The first of these two proceedings was terminated on 12 October, however the Covid-19 charge remained. Russia has been using the pandemic as an excuse to prevent the last remaining possibility for people in occupied Crimea or Russia to peacefully voice their protest, and it was this that ‘judge’ Olha Morozko used to convict the elderly woman and impose a thousand rouble fine.  Morozko asserted in the ruling that it had been passed in the absence of Venera Mustafayeva and her lawyer as the latter had failed to appear, although both women had been waiting in the hall to be called.  This was no misunderstanding as a court assistant did actually call them, but only for the announcement of the sentence.

As well as the sheer absurdity of the charge, it was also illegal as the timeframe for administrative proceedings had been exceeded.  The defence will be lodging an appeal.

Server Mustafayev is the coordinator of the vital Crimean Solidarity initiative, which both helps political prisoners and their families and reports on the ever-mounting repression in occupied Crimea.  He is a civic journalist, recognized political prisoner and Amnesty International prisoner of conscience.  He was arrested in what was, back then, on 21 May 2018, the most flagrant attack on Crimean Solidarity, and on its civic journalists and activists

Six Crimean Solidarity journalists and activists were arrested earlier, on 11 October 2017: well-known volunteer, philanthropist and civic journalist Suleyman (Marlen) Asanov;  three other civic journalists:  Ernest Ametov;  Timur Ibragimov and Seiran SaliyevMemet Belyalov and Server Zekiryaev, both of whom had actively sought to help political prisoners and their families.  On 21 May 2018, the FSB also arrested 50-year-old Edem Smailov

All of the men and their families were subjected to terrifying armed searches which found nothing ‘incriminating’, and left small children deeply traumatized. 

The charges against the men, under Russia’s ‘terrorism’ legislation, were based solely on unproven allegations of involvement in Hizb ut-Tahrir, a peaceful Muslim organization which is legal in Ukraine.  Russia is using a flawed, secretive and baseless Supreme Court ruling from 2003 which declared Hizb ut-Tahrir ‘terrorist’ as its excuse for imprisoning men for up to 24 years without any crime at all.  Since 2015, it has been illegally using such repressive methods in occupied Crimea, and is increasingly using them as part of a mounted offensive against Crimean Solidarity and Crimean Tatars in general, using such manifestly wrongful charges to present Crimean Tatars as  dangerous ‘terrorists’ and ‘extremists’.

In his powerful final address to the Russian court in Rostov, Mustafayev stated:

“I would like to call on those now in this courtroom, those who can see, read or hear us beyond this conveyor belt of ‘terrorists’ to use common sense and to be honest to yourselves.  It is impossible to live simply and silently, as though nothing has happened.  Impossible to steer clear of politics, to remain deaf and blind in the face of evident injustice, formally coated by law, which is lawlessness. <>  It is stupid to think and hope for a glorious future after the lawlessness from Russia in 2014. Find strength within yourselves to look truth in the eye, nobody will do that for you.”  (more excerpts here)

On 16 September, judges Rizvan Zubairov (presiding); Roman Saprunov; and Maxim Nikitin from the Southern District Military Court sentenced Marlen Asanov  - to 19 years’ imprisonment; Memet Belyalov - 18 years; Timur Ibragimov - 17 years; Seiran Saliyev – 16 years; Server Mustafayev - 14 years; Edem Smailov and Server Zekiryaev to 13 years.  The sentences are all in the harshest of Russian prison colonies, and in most cases a further year or 18 months’ ‘restriction of liberty’ has been ordered.

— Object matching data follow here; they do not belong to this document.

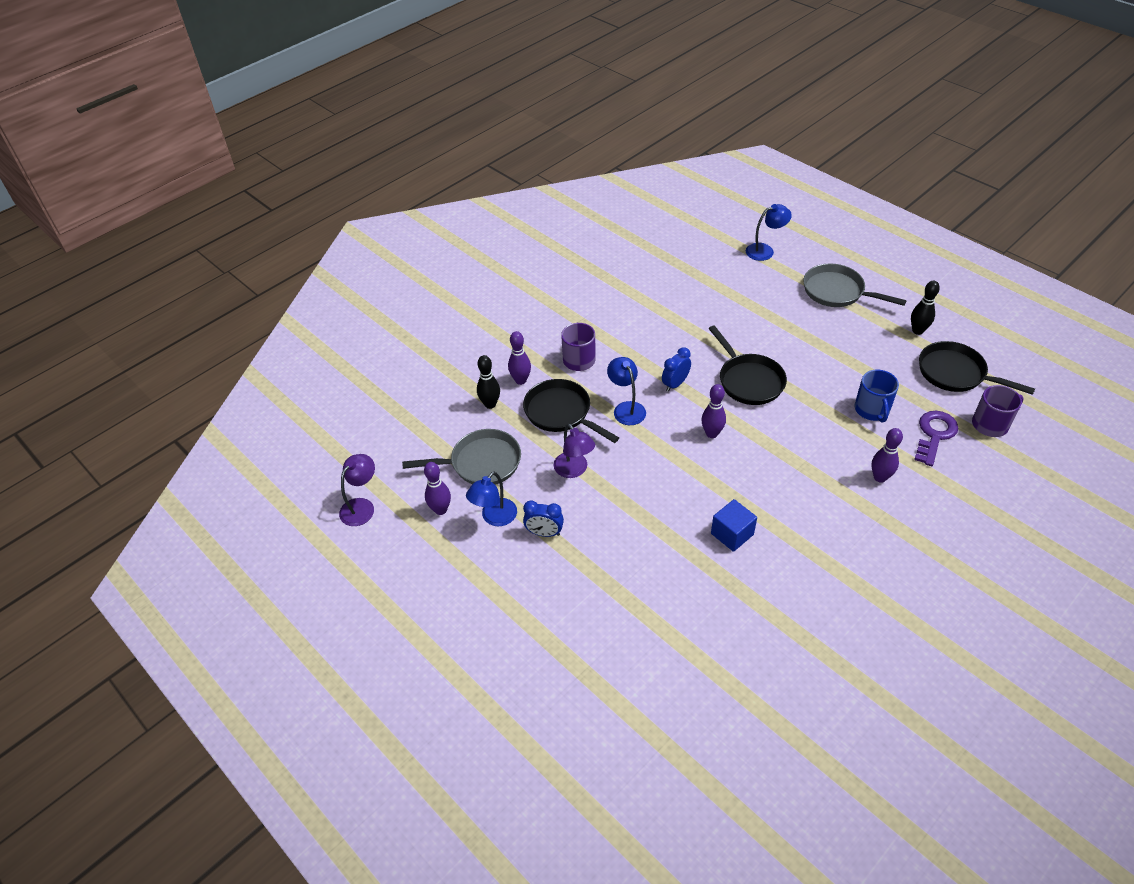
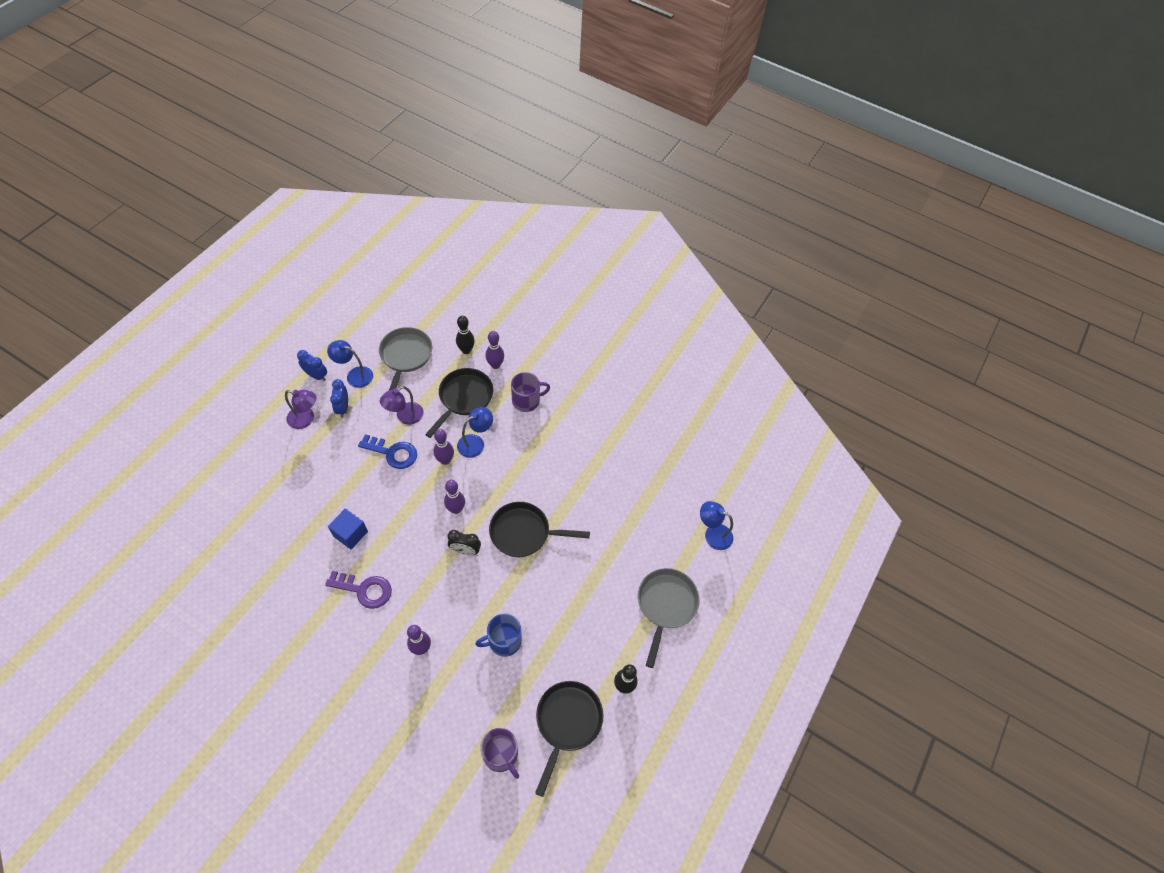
camera: 70 degrees right, 10 degrees up
purple lamp [339,454,375,526] -> purple lamp moved to [285,390,317,429]
grey pan [402,429,521,485] -> grey pan turned 150 degrees counterclockwise [379,327,432,390]
purple bowling pin [424,462,451,515] -> purple bowling pin moved to [434,429,454,465]
blue clock [662,347,691,392] -> blue clock moved to [297,350,327,381]
black pan [708,325,787,405] -> black pan turned 45 degrees clockwise [489,502,590,557]
blue lamp [746,204,792,261] -> blue lamp turned 150 degrees clockwise [700,501,733,550]
purple key [914,411,958,466] -> purple key moved to [325,571,392,609]
none -> blue key [358,434,417,469]
none -> black clock [448,530,481,555]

The only positive thing was the acquittal of one of the men – Ernes Ametov.  Since all of the men should have been acquitted, this first ever acquittal in such ‘Hizb ut-Tahrir cases’ may have been to create the entirely false impression that this was a real trial, and not a shameful travesty of justice aimed at terrorizing and silencing Crimean Tatar civic activists and journalists.